— Work item —
Only the pictures are to be left out, and the rest of the entries should be reproduced exactly.

Extracted records Block Start

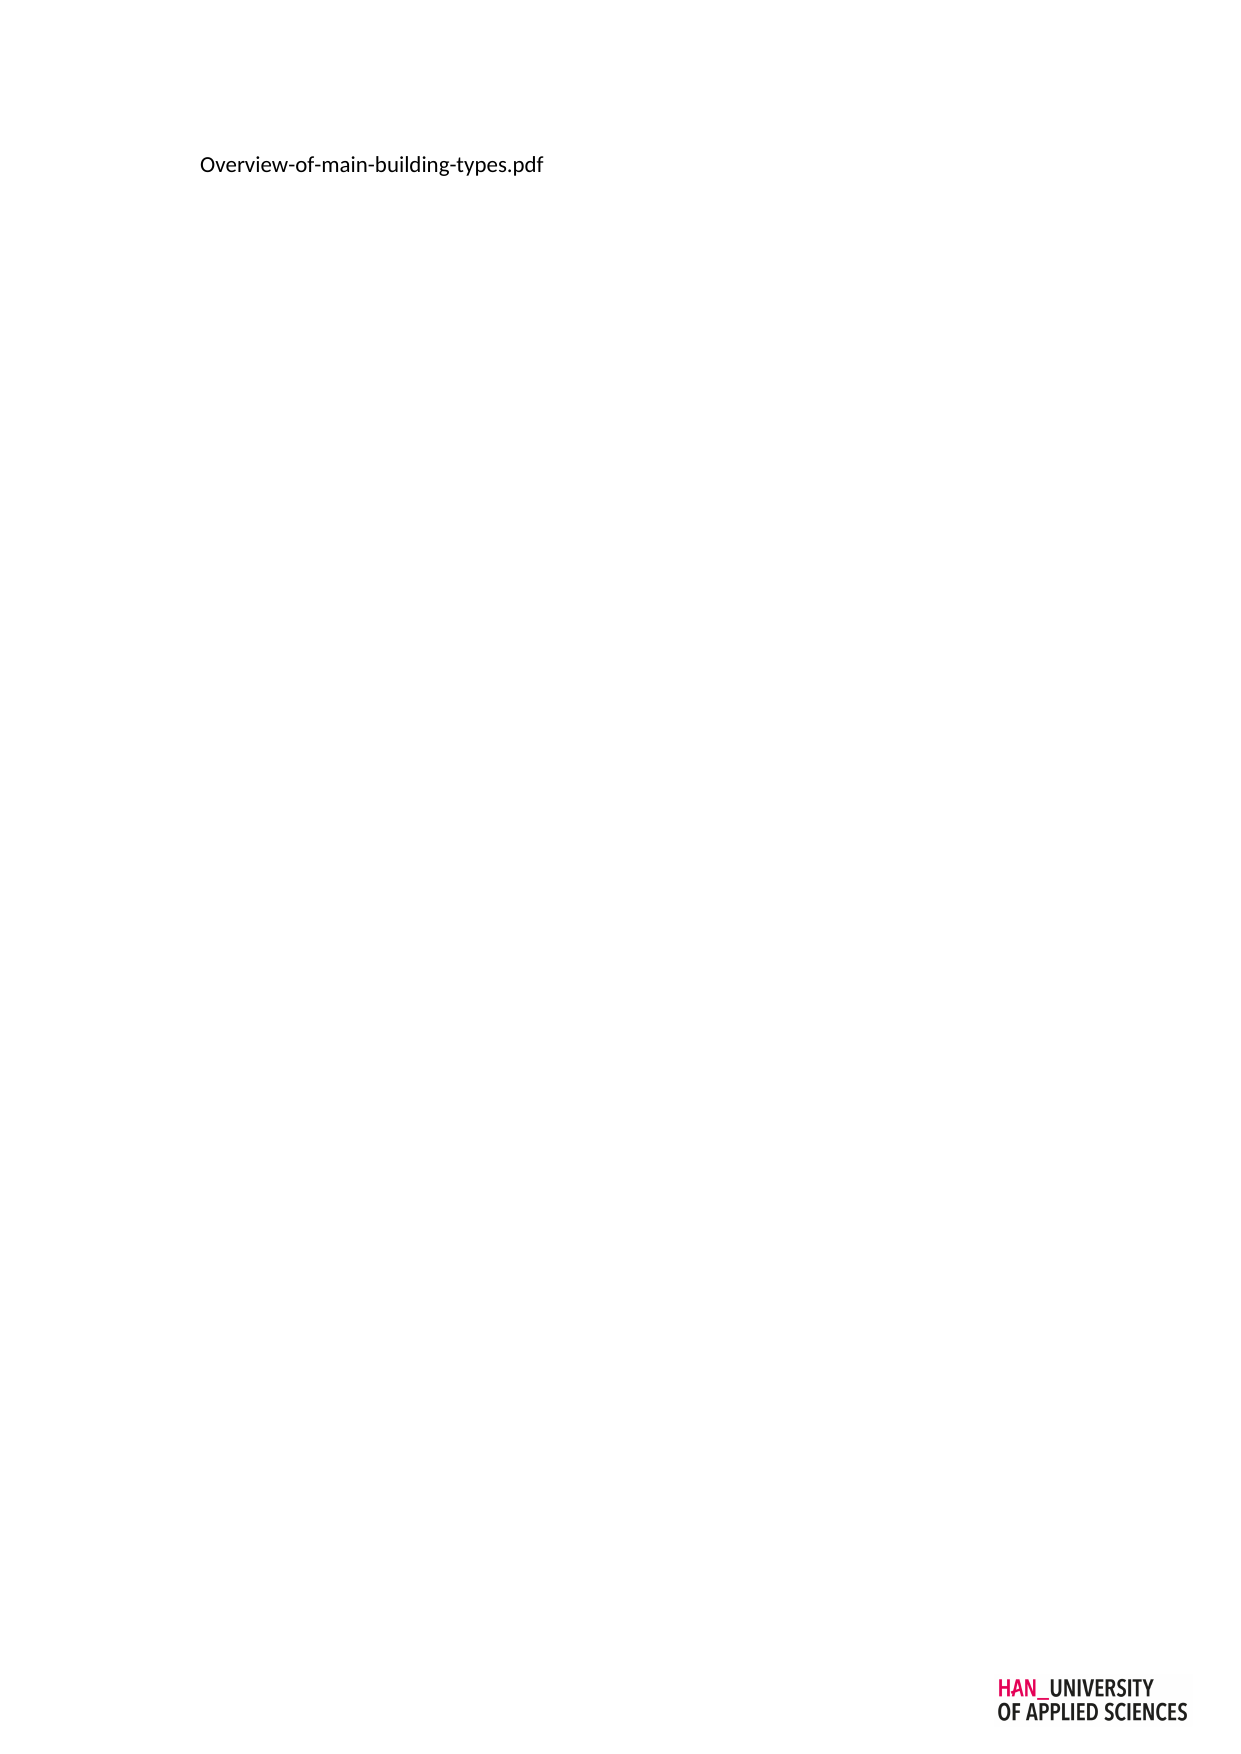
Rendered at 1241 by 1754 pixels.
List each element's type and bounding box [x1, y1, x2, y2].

picture [964, 1668, 1219, 1733]
text [150, 150, 1090, 178]
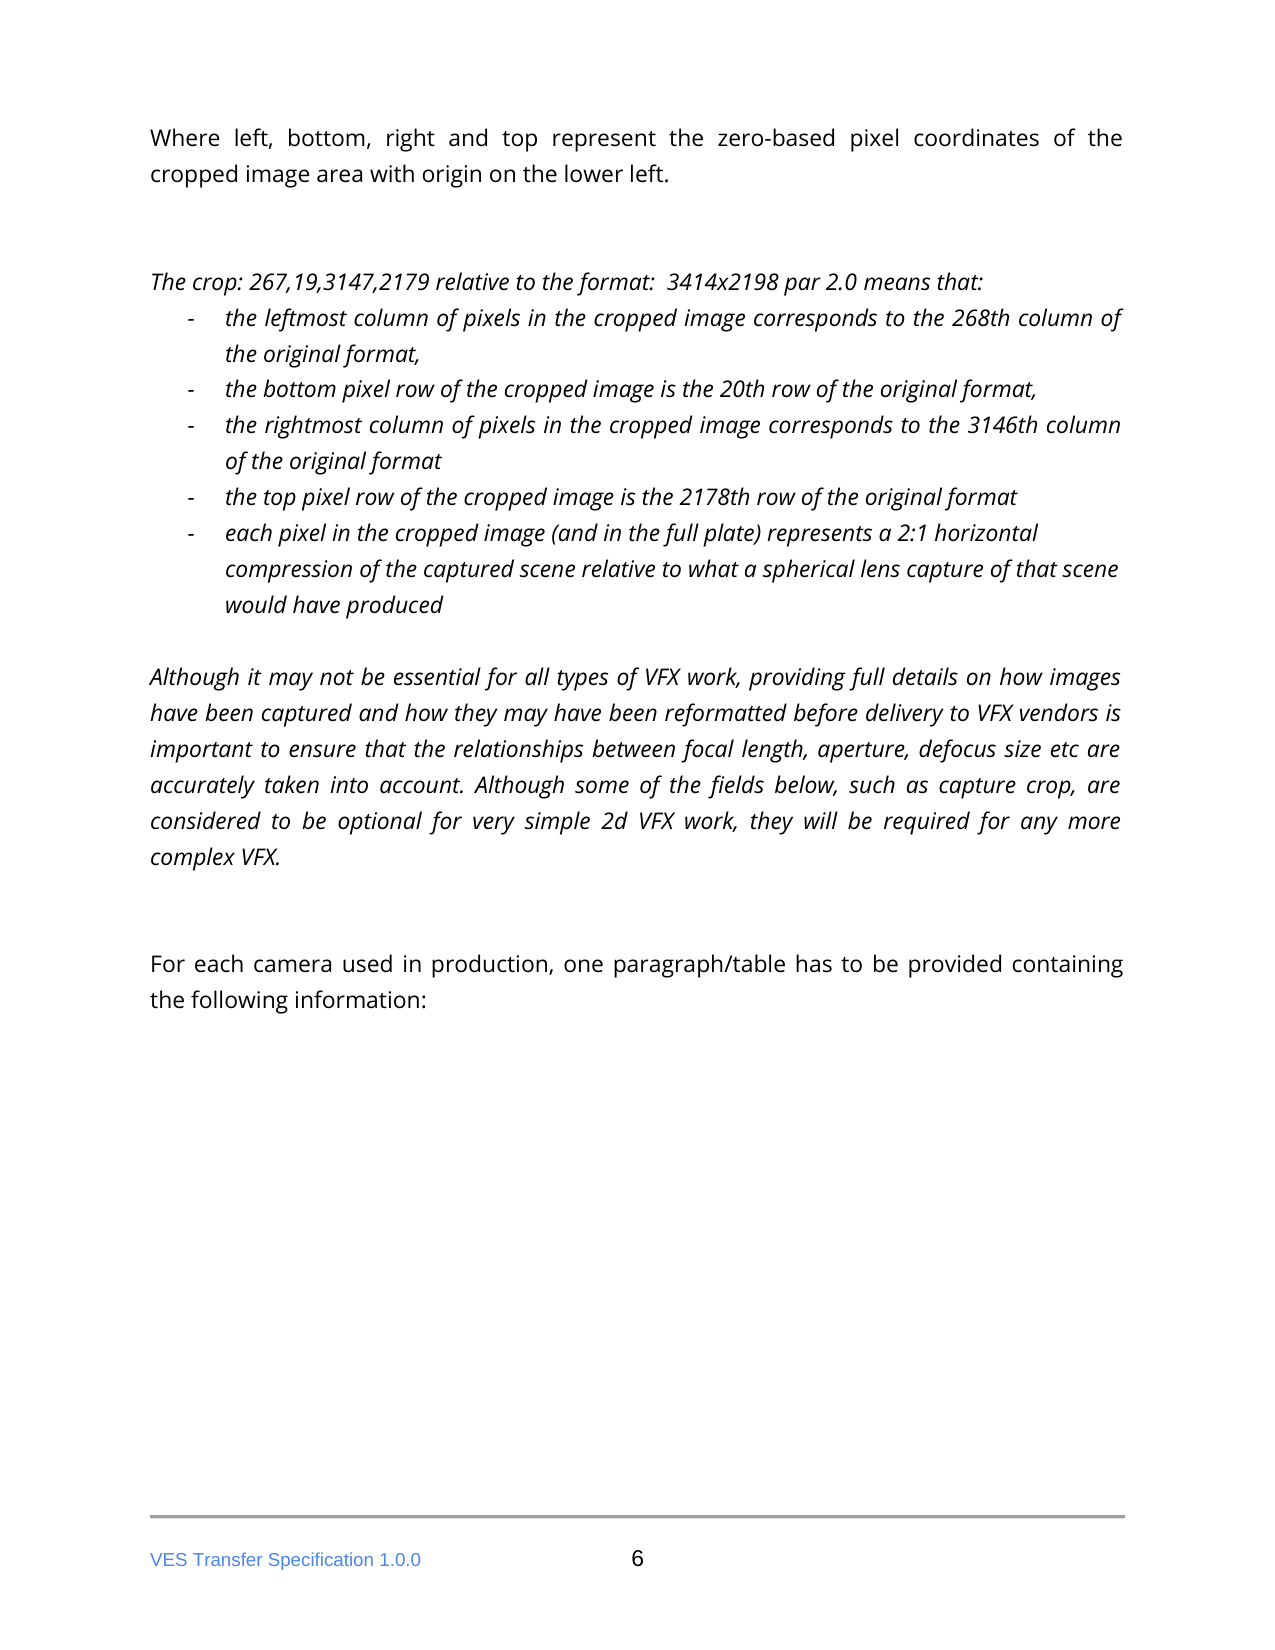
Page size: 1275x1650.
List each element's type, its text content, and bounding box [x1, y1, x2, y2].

list the bottom pixel row of the cropped image is the 20th row of the original format, [187, 373, 1125, 405]
list the rightmost column of pixels in the cropped image corresponds to the 3146th column of the original format [187, 409, 1125, 477]
text For each camera used in production, one paragraph/table has to be provided containing the following information: [150, 948, 1125, 1016]
text Where left, bottom, right and top represent the zero-based pixel coordinates of the cropped image area with origin on the lower left. [150, 122, 1125, 189]
text The crop: 267,19,3147,2179 relative to the format: 3414x2198 par 2.0 means that: [150, 266, 1125, 297]
list the top pixel row of the cropped image is the 2178th row of the original format [187, 481, 1125, 512]
list the leftmost column of pixels in the cropped image corresponds to the 268th column of the original format, [187, 302, 1125, 369]
text Although it may not be essential for all types of VFX work, providing full details on how images have been captured and how they may have been reformatted before delivery to VFX vendors is important to ensure that the relationships between focal length, aperture, defocus size etc are accurately taken into account. Although some of the fields below, such as capture crop, are considered to be optional for very simple 2d VFX work, they will be required for any more complex VFX. [150, 661, 1125, 872]
list each pixel in the cropped image (and in the full plate) represents a 2:1 horizontal compression of the captured scene relative to what a spherical lens capture of that scene would have produced [187, 517, 1125, 620]
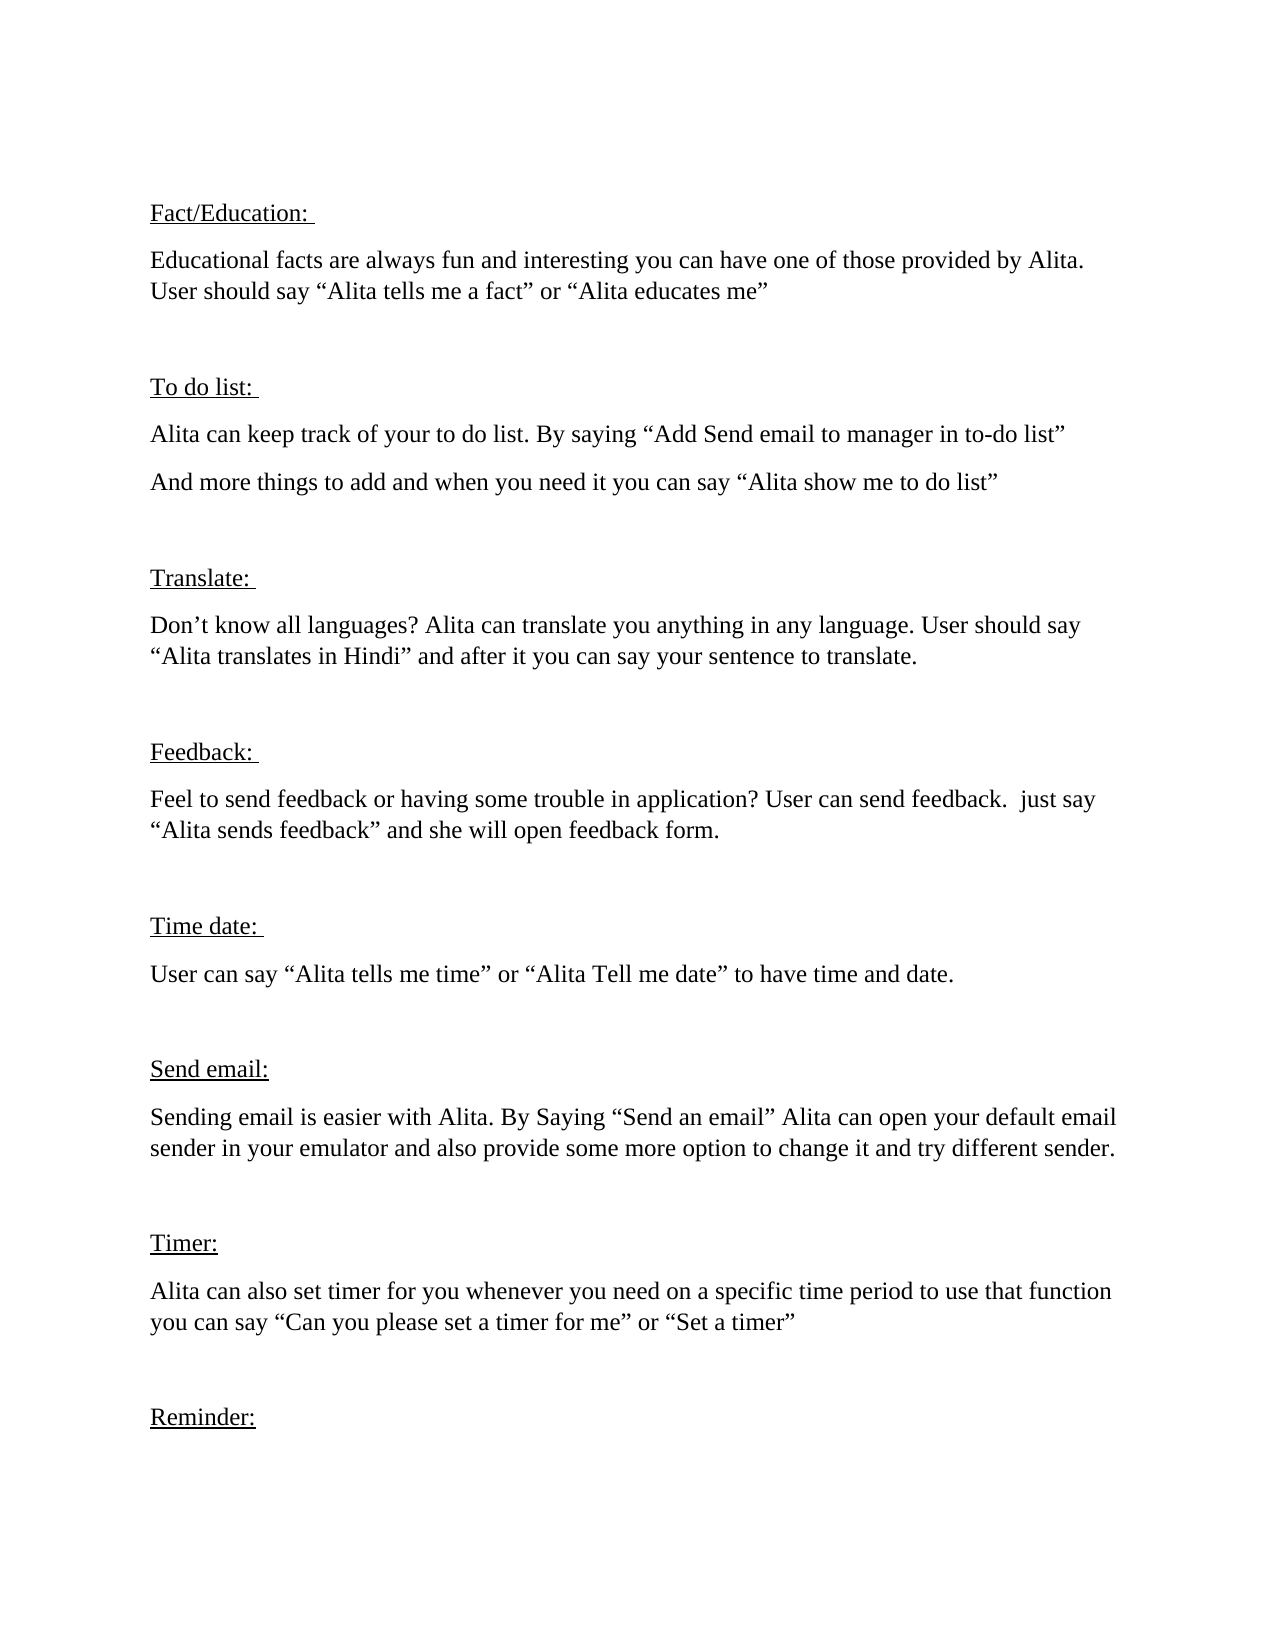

Extracted records Block End

— Task result —
Rendered at 1241 by 1754 pixels.
List each element's type and bounding box [x1, y1, x2, y2].

picture [964, 1668, 1219, 1733]
text [150, 150, 1090, 178]
Page size: 1275x1650.
List each element's type, its text content, and bounding box [x1, y1, x2, y2].

list the bottom pixel row of the cropped image is the 20th row of the original format, [187, 373, 1125, 405]
list the rightmost column of pixels in the cropped image corresponds to the 3146th column of the original format [187, 409, 1125, 477]
text For each camera used in production, one paragraph/table has to be provided containing the following information: [150, 948, 1125, 1016]
text Where left, bottom, right and top represent the zero-based pixel coordinates of the cropped image area with origin on the lower left. [150, 122, 1125, 189]
text The crop: 267,19,3147,2179 relative to the format: 3414x2198 par 2.0 means that: [150, 266, 1125, 297]
list the top pixel row of the cropped image is the 2178th row of the original format [187, 481, 1125, 512]
list the leftmost column of pixels in the cropped image corresponds to the 268th column of the original format, [187, 302, 1125, 369]
text Although it may not be essential for all types of VFX work, providing full details on how images have been captured and how they may have been reformatted before delivery to VFX vendors is important to ensure that the relationships between focal length, aperture, defocus size etc are accurately taken into account. Although some of the fields below, such as capture crop, are considered to be optional for very simple 2d VFX work, they will be required for any more complex VFX. [150, 661, 1125, 872]
list each pixel in the cropped image (and in the full plate) represents a 2:1 horizontal compression of the captured scene relative to what a spherical lens capture of that scene would have produced [187, 517, 1125, 620]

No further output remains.